BRIEF =
Produce a word-for-word copy of the listing below without its pictures.
************
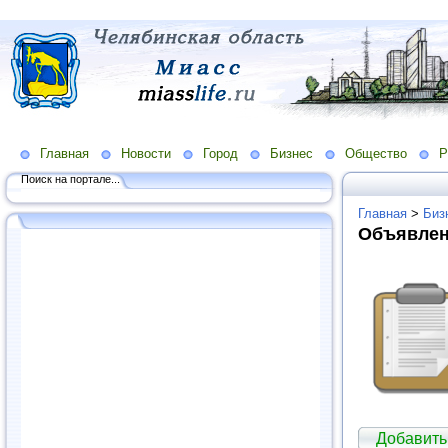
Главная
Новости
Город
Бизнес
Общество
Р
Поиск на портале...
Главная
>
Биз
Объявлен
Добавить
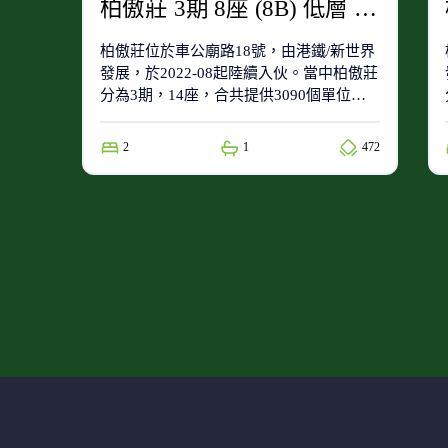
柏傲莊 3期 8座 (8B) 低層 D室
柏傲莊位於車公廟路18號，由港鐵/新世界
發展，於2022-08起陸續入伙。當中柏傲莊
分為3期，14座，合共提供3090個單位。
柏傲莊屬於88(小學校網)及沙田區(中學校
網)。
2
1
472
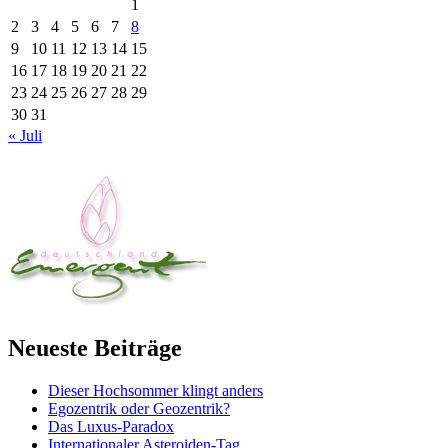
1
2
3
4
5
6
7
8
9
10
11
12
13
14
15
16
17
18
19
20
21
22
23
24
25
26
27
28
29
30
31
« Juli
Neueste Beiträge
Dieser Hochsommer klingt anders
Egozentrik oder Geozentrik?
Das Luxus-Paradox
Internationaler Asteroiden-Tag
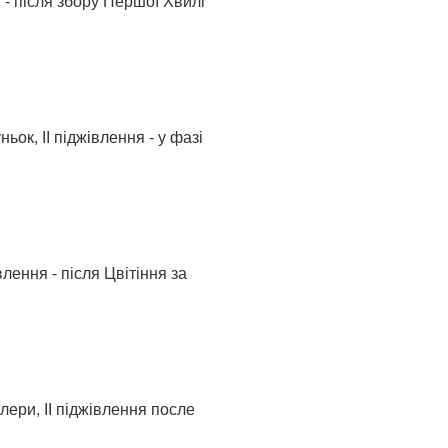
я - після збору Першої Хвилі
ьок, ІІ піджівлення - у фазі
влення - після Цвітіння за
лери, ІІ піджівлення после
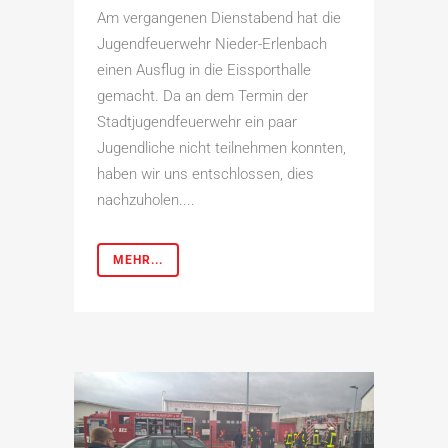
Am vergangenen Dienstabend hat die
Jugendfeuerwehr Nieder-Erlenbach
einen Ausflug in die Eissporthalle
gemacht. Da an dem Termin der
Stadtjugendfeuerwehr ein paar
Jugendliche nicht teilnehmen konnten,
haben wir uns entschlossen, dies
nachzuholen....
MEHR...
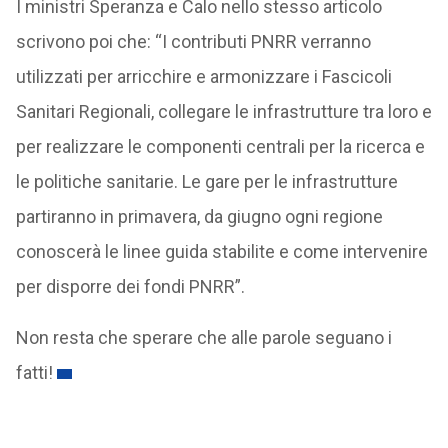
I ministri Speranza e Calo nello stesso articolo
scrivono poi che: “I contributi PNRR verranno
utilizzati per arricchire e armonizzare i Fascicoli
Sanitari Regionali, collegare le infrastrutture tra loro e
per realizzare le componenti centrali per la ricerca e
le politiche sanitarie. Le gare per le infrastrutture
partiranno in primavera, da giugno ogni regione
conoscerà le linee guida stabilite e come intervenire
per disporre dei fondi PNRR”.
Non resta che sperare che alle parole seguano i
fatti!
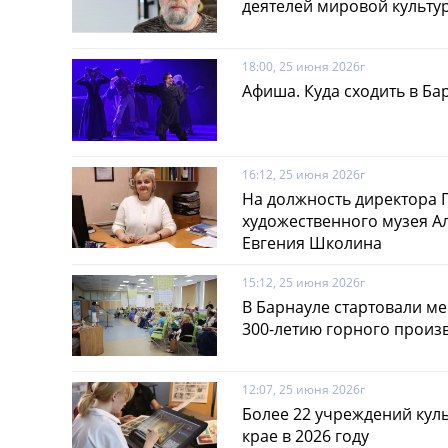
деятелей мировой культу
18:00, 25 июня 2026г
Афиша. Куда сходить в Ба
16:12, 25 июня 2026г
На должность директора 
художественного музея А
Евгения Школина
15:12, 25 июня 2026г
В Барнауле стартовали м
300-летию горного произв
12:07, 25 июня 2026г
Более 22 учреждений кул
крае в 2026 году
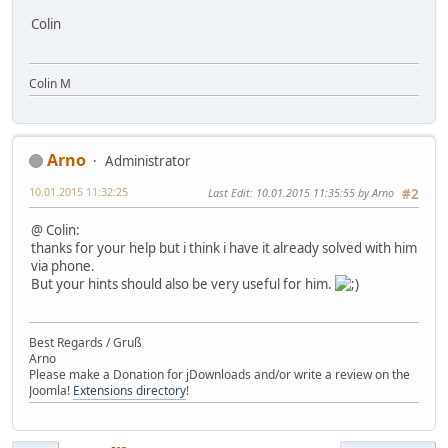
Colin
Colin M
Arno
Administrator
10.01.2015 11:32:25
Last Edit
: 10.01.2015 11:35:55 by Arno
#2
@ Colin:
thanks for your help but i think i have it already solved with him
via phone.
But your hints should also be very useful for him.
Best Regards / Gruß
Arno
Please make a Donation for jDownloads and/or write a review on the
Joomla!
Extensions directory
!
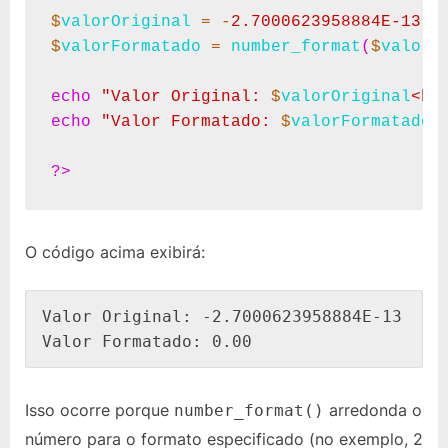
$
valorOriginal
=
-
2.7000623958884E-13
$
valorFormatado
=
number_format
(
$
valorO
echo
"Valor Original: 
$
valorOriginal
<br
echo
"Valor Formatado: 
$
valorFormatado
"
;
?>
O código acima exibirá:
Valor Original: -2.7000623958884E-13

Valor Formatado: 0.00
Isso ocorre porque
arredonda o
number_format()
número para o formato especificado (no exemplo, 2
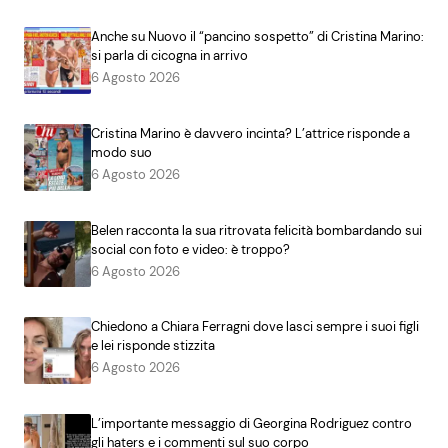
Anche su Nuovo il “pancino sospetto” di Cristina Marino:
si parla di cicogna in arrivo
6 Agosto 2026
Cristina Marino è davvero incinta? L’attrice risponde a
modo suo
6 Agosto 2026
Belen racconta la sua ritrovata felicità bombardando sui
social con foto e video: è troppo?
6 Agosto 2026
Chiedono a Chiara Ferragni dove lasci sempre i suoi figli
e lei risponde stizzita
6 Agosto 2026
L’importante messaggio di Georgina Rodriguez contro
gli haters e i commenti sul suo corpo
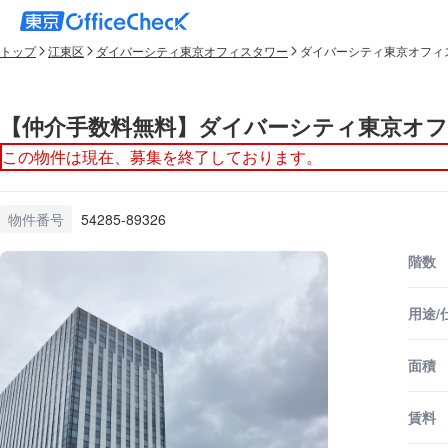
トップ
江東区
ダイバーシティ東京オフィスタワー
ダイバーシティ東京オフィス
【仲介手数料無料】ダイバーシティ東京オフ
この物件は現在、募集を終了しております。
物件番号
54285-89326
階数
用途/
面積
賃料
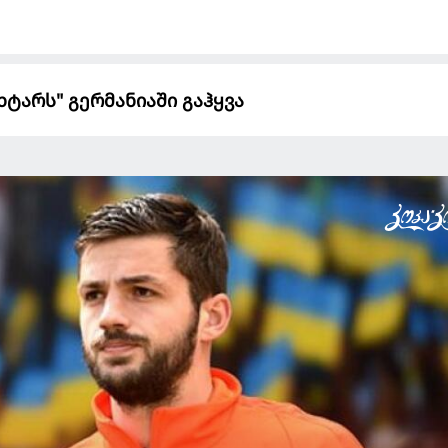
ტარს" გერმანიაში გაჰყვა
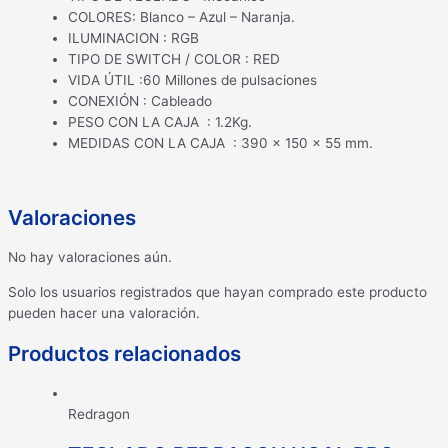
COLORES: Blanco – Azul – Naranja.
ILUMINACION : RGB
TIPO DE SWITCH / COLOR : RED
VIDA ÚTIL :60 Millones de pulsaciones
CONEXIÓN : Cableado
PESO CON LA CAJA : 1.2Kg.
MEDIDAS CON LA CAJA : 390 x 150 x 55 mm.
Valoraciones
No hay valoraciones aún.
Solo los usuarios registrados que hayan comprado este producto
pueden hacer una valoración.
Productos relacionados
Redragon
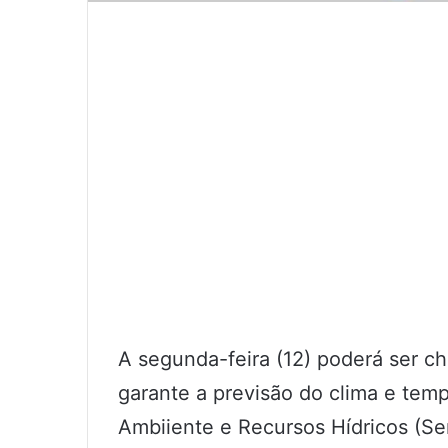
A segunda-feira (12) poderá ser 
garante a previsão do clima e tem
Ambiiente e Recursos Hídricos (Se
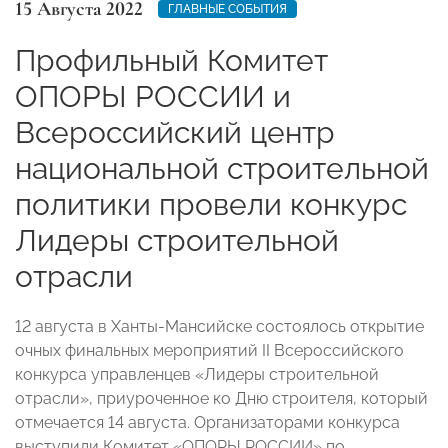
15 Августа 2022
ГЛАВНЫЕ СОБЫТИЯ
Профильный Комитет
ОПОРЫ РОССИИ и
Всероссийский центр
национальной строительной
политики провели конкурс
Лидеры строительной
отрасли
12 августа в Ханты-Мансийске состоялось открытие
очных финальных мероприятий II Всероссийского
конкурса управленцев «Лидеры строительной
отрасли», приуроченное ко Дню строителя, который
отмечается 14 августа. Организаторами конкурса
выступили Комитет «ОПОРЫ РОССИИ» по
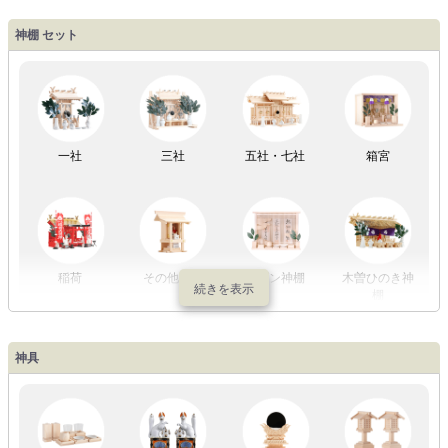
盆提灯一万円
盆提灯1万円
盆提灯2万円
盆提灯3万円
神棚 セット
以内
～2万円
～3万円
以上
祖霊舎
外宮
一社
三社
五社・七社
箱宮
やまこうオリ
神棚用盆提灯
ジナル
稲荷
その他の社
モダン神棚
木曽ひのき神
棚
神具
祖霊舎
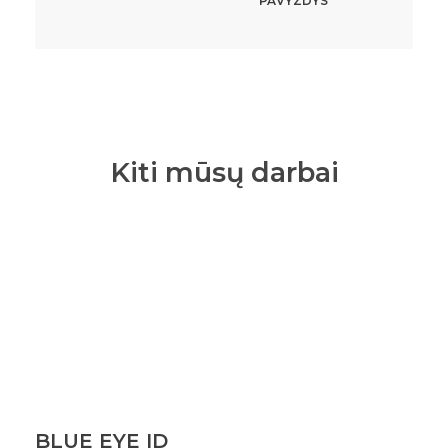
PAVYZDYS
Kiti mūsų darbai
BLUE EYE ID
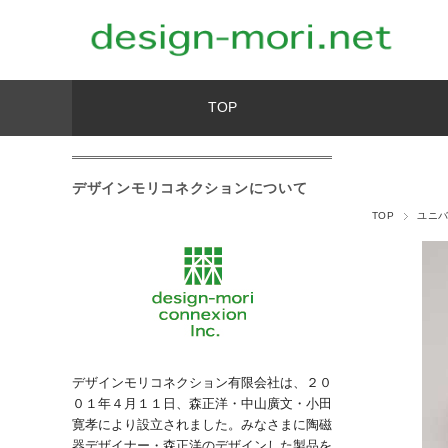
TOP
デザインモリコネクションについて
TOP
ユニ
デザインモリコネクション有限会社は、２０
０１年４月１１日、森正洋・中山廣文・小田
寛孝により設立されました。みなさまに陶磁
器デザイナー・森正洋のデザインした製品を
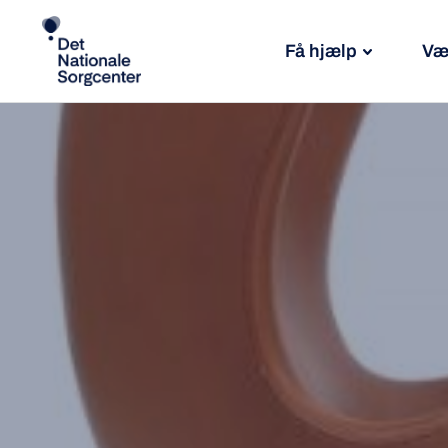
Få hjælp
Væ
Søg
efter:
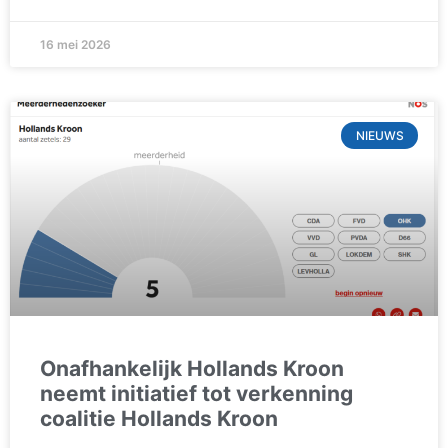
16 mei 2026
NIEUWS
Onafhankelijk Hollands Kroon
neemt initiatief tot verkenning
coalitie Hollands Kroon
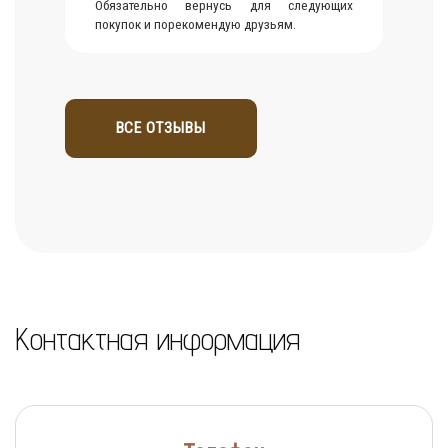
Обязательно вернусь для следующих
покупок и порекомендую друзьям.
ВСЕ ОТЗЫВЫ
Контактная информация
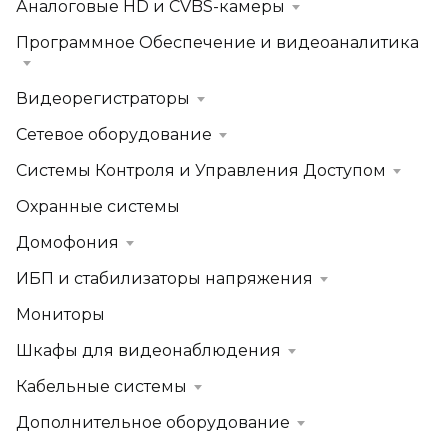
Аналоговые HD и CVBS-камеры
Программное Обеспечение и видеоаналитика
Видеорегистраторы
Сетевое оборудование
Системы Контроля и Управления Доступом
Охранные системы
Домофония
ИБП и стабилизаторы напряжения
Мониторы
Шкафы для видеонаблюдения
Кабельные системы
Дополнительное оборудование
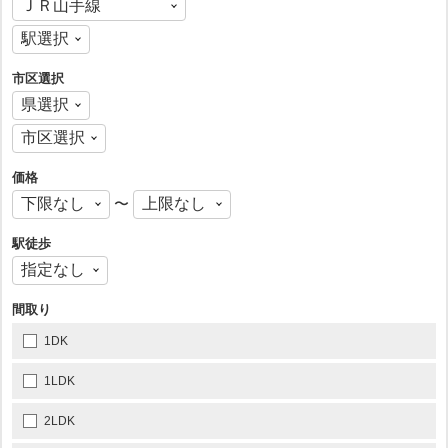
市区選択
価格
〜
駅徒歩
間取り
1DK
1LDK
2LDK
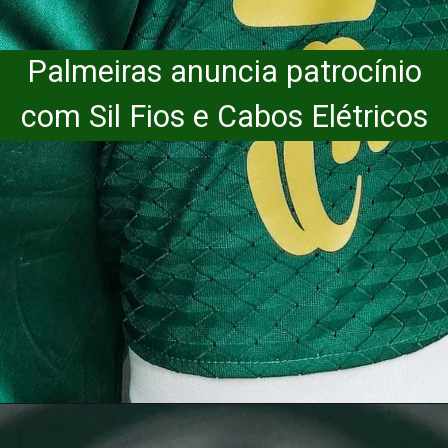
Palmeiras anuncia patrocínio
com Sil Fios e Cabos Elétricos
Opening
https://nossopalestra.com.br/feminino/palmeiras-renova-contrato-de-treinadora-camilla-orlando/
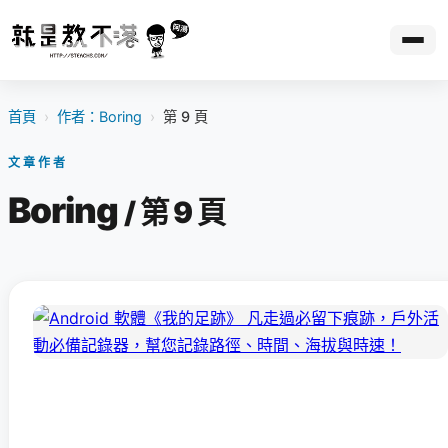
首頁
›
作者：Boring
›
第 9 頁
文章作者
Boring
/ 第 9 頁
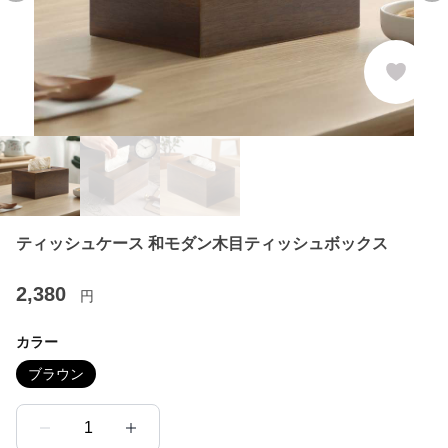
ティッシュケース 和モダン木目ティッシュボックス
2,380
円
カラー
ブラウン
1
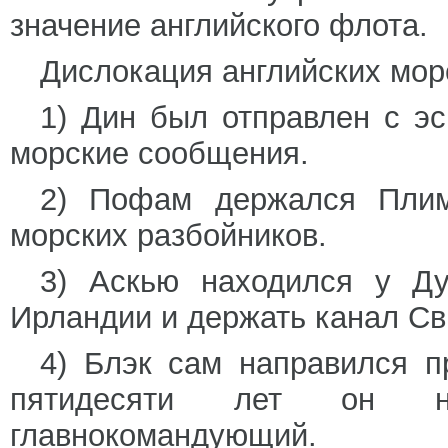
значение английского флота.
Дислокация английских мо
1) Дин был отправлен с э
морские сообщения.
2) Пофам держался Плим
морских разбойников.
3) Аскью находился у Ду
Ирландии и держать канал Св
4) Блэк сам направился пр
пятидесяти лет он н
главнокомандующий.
************
YOUR SOLUTION =
Главная
Новости
Город
Бизнес
Общество
Р
Поиск на портале...
Главная
>
Биз
Объявлен
Добавить
柏傲莊 3期 8座 (8B) 低層 D室
柏傲莊位於車公廟路18號，由港鐵/新世界
發展，於2022-08起陸續入伙。當中柏傲莊
分為3期，14座，合共提供3090個單位。
柏傲莊屬於88(小學校網)及沙田區(中學校
網)。
2
1
472
1
2
3
4
5
6
7
8
9
10
11
12
13
14
15
16
17
18
19
20
21
22
23
24
25
26
27
28
29
30
31
« Juli
Neueste Beiträge
Dieser Hochsommer klingt anders
Egozentrik oder Geozentrik?
Das Luxus-Paradox
Internationaler Asteroiden-Tag
я - після збору Першої Хвилі
ьок, ІІ піджівлення - у фазі
влення - після Цвітіння за
лери, ІІ піджівлення после
Am vergangenen Dienstabend hat die
Jugendfeuerwehr Nieder-Erlenbach
einen Ausflug in die Eissporthalle
gemacht. Da an dem Termin der
Stadtjugendfeuerwehr ein paar
Jugendliche nicht teilnehmen konnten,
haben wir uns entschlossen, dies
nachzuholen....
MEHR...
I ministri Speranza e Calo nello stesso articolo
scrivono poi che: “I contributi PNRR verranno
utilizzati per arricchire e armonizzare i Fascicoli
Sanitari Regionali, collegare le infrastrutture tra loro e
per realizzare le componenti centrali per la ricerca e
le politiche sanitarie. Le gare per le infrastrutture
partiranno in primavera, da giugno ogni regione
conoscerà le linee guida stabilite e come intervenire
per disporre dei fondi PNRR”.
Non resta che sperare che alle parole seguano i
fatti!
деятелей мировой культу
18:00, 25 июня 2026г
Афиша. Куда сходить в Ба
16:12, 25 июня 2026г
На должность директора 
художественного музея А
Евгения Школина
15:12, 25 июня 2026г
В Барнауле стартовали м
300-летию горного произв
12:07, 25 июня 2026г
Более 22 учреждений кул
крае в 2026 году
Colin
Colin M
Arno
Administrator
10.01.2015 11:32:25
Last Edit
: 10.01.2015 11:35:55 by Arno
#2
@ Colin:
thanks for your help but i think i have it already solved with him
via phone.
But your hints should also be very useful for him.
Best Regards / Gruß
Arno
Please make a Donation for jDownloads and/or write a review on the
Joomla!
Extensions directory
!
$
valorOriginal
=
-
2.7000623958884E-13
$
valorFormatado
=
number_format
(
$
valorO
echo
"Valor Original: 
$
valorOriginal
<br
echo
"Valor Formatado: 
$
valorFormatado
"
;
?>
O código acima exibirá:
Valor Original: -2.7000623958884E-13

Valor Formatado: 0.00
Isso ocorre porque
arredonda o
number_format()
número para o formato especificado (no exemplo, 2
Anche su Nuovo il “pancino sospetto” di Cristina Marino:
si parla di cicogna in arrivo
6 Agosto 2026
Cristina Marino è davvero incinta? L’attrice risponde a
modo suo
6 Agosto 2026
Belen racconta la sua ritrovata felicità bombardando sui
social con foto e video: è troppo?
6 Agosto 2026
Chiedono a Chiara Ferragni dove lasci sempre i suoi figli
e lei risponde stizzita
6 Agosto 2026
L’importante messaggio di Georgina Rodriguez contro
gli haters e i commenti sul suo corpo
トップ
江東区
ダイバーシティ東京オフィスタワー
ダイバーシティ東京オフィス
【仲介手数料無料】ダイバーシティ東京オフ
この物件は現在、募集を終了しております。
物件番号
54285-89326
階数
用途/
面積
賃料
ტარს" გერმანიაში გაჰყვა
COLORES: Blanco – Azul – Naranja.
ILUMINACION : RGB
TIPO DE SWITCH / COLOR : RED
VIDA ÚTIL :60 Millones de pulsaciones
CONEXIÓN : Cableado
PESO CON LA CAJA : 1.2Kg.
MEDIDAS CON LA CAJA : 390 x 150 x 55 mm.
Valoraciones
No hay valoraciones aún.
Solo los usuarios registrados que hayan comprado este producto
pueden hacer una valoración.
Productos relacionados
Redragon
A segunda-feira (12) poderá ser 
garante a previsão do clima e tem
Ambiiente e Recursos Hídricos (Se
15 Августа 2022
ГЛАВНЫЕ СОБЫТИЯ
Профильный Комитет
ОПОРЫ РОССИИ и
Всероссийский центр
национальной строительной
политики провели конкурс
Лидеры строительной
отрасли
12 августа в Ханты-Мансийске состоялось открытие
очных финальных мероприятий II Всероссийского
конкурса управленцев «Лидеры строительной
отрасли», приуроченное ко Дню строителя, который
отмечается 14 августа. Организаторами конкурса
выступили Комитет «ОПОРЫ РОССИИ» по
盆提灯一万円
盆提灯1万円
盆提灯2万円
盆提灯3万円
神棚 セット
以内
～2万円
～3万円
以上
祖霊舎
外宮
一社
三社
五社・七社
箱宮
やまこうオリ
神棚用盆提灯
ジナル
稲荷
その他の社
モダン神棚
木曽ひのき神
棚
神具
祖霊舎
PAVYZDYS
Kiti mūsų darbai
BLUE EYE ID
TOP
デザインモリコネクションについて
TOP
ユニ
デザインモリコネクション有限会社は、２０
０１年４月１１日、森正洋・中山廣文・小田
寛孝により設立されました。みなさまに陶磁
器デザイナー・森正洋のデザインした製品を
Få hjælp
Væ
Søg
efter:
16 mei 2026
NIEUWS
Onafhankelijk Hollands Kroon
neemt initiatief tot verkenning
coalitie Hollands Kroon
Обязательно вернусь для следующих
покупок и порекомендую друзьям.
ВСЕ ОТЗЫВЫ
Контактная информация
Аналоговые HD и CVBS-камеры
Программное Обеспечение и видеоаналитика
Видеорегистраторы
Сетевое оборудование
Системы Контроля и Управления Доступом
Охранные системы
Домофония
ИБП и стабилизаторы напряжения
Мониторы
Шкафы для видеонаблюдения
Кабельные системы
Дополнительное оборудование
市区選択
価格
〜
駅徒歩
間取り
1DK
1LDK
2LDK
Palmeiras anuncia patrocínio
com Sil Fios e Cabos Elétricos
Opening
https://nossopalestra.com.br/feminino/palmeiras-renova-contrato-de-treinadora-camilla-orlando/
首頁
›
作者：Boring
›
第 9 頁
文章作者
Boring
/ 第 9 頁
ティッシュケース 和モダン木目ティッシュボックス
2,380
円
カラー
ブラウン
1
значение английского флота.
Дислокация английских мо
1) Дин был отправлен с э
морские сообщения.
2) Пофам держался Плим
морских разбойников.
3) Аскью находился у Ду
Ирландии и держать канал Св
4) Блэк сам направился пр
пятидесяти лет он н
главнокомандующий.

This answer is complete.